By Catherine Sasman
Opposition CoD MP Nora Schimming-Chase yesterday questioned the extent to which the 2008/09 budget can be viewed as ‘pro-poor’, arguing that the increase for pensioners still falls far short of the needs of this marginalised group.
The DTA’s Johan de Waal questioned the capacity of the Government to fulfill the requirements of the budget, and expressed concern over ‘over-reliance’ on Southern African Customs Union (SACU) revenue, which constitute a whopping 44 percent of the total budget.
Old Mutual Africa Managing Director, Johannes !Gawaxab, said not even a broadening of the tax base would fill the gap now covered through SACU revenue, saying that the situation was “not healthy”.
Nepru’s Joel Eita echoed this worry, particularly in light of the fact that the SACU revenue pool may decline because of the economic partnership agreement (EPA) expected to be concluded by the end of this year and the SADC FTA [free trade agreement].
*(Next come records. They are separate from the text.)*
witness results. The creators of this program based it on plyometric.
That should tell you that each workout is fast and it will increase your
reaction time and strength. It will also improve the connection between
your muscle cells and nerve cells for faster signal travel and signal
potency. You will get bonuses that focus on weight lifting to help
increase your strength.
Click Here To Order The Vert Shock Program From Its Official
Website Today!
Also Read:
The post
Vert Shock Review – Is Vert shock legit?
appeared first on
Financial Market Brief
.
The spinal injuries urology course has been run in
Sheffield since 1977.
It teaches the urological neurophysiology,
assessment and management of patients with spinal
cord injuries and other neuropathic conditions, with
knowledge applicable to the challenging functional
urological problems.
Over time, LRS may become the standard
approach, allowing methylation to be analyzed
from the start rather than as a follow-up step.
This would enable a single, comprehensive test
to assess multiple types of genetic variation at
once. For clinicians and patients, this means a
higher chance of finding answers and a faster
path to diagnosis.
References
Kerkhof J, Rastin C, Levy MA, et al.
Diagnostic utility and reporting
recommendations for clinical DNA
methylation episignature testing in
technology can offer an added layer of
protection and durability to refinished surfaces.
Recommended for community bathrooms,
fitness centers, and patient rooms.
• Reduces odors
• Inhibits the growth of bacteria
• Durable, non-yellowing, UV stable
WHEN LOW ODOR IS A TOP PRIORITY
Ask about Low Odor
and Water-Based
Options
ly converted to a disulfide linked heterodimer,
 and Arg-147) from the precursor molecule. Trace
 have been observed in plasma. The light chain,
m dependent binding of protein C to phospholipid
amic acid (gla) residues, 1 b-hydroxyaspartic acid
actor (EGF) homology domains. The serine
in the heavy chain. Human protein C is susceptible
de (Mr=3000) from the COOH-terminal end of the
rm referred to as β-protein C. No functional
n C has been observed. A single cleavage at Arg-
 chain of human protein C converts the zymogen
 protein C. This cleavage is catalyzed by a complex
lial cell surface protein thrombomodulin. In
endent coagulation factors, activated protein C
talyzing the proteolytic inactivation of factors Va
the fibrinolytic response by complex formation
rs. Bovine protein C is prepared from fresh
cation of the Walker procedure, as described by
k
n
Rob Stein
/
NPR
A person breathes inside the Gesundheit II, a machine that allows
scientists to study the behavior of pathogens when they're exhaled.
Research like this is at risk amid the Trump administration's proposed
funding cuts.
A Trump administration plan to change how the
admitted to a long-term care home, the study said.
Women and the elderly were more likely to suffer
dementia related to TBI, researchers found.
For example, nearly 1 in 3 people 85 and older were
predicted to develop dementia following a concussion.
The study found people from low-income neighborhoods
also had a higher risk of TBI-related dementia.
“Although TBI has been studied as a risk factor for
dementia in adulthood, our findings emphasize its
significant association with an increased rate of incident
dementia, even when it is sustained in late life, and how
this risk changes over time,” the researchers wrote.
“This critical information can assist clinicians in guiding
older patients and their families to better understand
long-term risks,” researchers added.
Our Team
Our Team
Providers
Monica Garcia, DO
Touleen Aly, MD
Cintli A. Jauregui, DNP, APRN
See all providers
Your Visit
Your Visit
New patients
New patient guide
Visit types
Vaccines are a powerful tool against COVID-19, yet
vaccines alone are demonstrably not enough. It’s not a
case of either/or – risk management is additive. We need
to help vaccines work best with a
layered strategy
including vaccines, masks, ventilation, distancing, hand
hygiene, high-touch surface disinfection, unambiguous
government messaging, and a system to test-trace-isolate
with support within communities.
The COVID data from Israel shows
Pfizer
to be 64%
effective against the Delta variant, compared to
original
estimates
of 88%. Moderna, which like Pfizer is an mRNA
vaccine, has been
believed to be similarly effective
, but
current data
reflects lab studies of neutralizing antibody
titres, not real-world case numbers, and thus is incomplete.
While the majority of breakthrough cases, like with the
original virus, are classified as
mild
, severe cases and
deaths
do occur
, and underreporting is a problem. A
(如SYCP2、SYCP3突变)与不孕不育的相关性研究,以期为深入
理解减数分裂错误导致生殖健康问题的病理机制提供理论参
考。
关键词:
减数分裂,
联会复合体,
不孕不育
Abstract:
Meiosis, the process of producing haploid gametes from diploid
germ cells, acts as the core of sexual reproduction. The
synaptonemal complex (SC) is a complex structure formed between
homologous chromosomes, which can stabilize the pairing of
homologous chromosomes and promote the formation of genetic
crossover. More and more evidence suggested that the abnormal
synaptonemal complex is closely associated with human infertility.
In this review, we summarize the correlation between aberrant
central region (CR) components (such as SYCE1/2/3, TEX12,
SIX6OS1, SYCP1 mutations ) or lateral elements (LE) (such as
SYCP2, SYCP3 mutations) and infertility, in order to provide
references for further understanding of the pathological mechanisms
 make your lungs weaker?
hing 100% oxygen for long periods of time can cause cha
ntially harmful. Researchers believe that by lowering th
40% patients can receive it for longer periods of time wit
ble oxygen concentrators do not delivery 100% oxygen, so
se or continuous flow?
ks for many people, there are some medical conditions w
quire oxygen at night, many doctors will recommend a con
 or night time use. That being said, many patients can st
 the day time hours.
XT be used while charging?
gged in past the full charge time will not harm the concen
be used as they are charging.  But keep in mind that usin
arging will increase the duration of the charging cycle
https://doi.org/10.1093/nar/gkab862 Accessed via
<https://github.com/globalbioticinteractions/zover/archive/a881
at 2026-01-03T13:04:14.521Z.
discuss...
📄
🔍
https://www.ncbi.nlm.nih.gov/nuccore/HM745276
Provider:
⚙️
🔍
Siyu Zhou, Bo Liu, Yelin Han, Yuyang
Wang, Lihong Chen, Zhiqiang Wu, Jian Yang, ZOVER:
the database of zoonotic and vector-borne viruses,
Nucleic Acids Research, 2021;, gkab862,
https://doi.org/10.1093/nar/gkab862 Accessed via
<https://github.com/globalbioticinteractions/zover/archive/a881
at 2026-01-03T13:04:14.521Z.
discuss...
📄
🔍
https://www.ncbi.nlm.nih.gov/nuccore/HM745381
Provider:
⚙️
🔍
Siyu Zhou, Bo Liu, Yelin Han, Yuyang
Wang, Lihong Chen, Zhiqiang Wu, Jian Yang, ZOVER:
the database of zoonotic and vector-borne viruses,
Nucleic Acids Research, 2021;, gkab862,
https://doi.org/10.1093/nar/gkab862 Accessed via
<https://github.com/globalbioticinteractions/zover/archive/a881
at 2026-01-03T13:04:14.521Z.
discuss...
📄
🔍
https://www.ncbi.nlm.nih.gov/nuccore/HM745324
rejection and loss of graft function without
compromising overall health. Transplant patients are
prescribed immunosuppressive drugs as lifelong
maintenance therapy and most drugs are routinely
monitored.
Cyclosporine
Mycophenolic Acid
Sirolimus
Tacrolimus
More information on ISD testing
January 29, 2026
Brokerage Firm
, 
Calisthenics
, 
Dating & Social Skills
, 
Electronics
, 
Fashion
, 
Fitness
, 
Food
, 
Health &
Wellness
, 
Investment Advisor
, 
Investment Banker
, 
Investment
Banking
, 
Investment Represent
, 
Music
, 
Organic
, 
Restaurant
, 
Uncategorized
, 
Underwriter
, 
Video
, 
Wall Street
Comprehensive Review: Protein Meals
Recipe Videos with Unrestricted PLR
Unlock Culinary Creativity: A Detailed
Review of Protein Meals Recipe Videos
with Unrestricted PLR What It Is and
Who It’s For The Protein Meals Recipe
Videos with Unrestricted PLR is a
Parliamentarians also have reservations over the huge chunk the education sector again received, saying that the progressive increase in the sector has so far been met with a disappointing progressive decrease in the performance of the sector.
Finance Permanent Secretary Calle Schlettwein said the budget should be seen for its pro-growth potential where jobs can be created.
Chairperson of the Parliamentary Standing Committee on Economics, Natural Resources and Public Administration, Hage Geingob, said the substantial increased allocation to war veterans – 8 000 of whom have been considered in the budget, according to Schlettwein – is an “outstanding commitment” of the budget, describing the budget as “forward looking”.
!Gawaxab commended the budget in its attempt to strike a balance between social reconstruction, job creation and capital development on the one hand and what the Treasury can afford on the other.
He, however, said the allocation to the Ministry of Defence was disappointing, considering that it is not a productive sector.
He further said it was lamentable that tourism’s allocation continues to shrink, given the fact that this sector has grown as a key employer and foreign currency earner.
!Gawaxab further said a concern is Government’s continued support to non-performing State-Owned Enterprises (SOEs).
In addition to addressing public service inefficiencies through the proposed Productivity Unit, said !Gawaxab, this unit should be tasked to find a way to enhance the returns of funds spent on the education sector, saying that this would go a long way to ensure prosperity for all Namibians.
On the budget’s impact on equity and the bond market, !Gawaxab said a net issuance of N$337 million is expected despite the budget deficit.
“New insurances will amount to N$919 million, while N$582 million will be redeemed. This issuance is expected to further decline in subsequent years,” said !Gawaxab.
He said a further downward pressure on bond yields seems inevitable.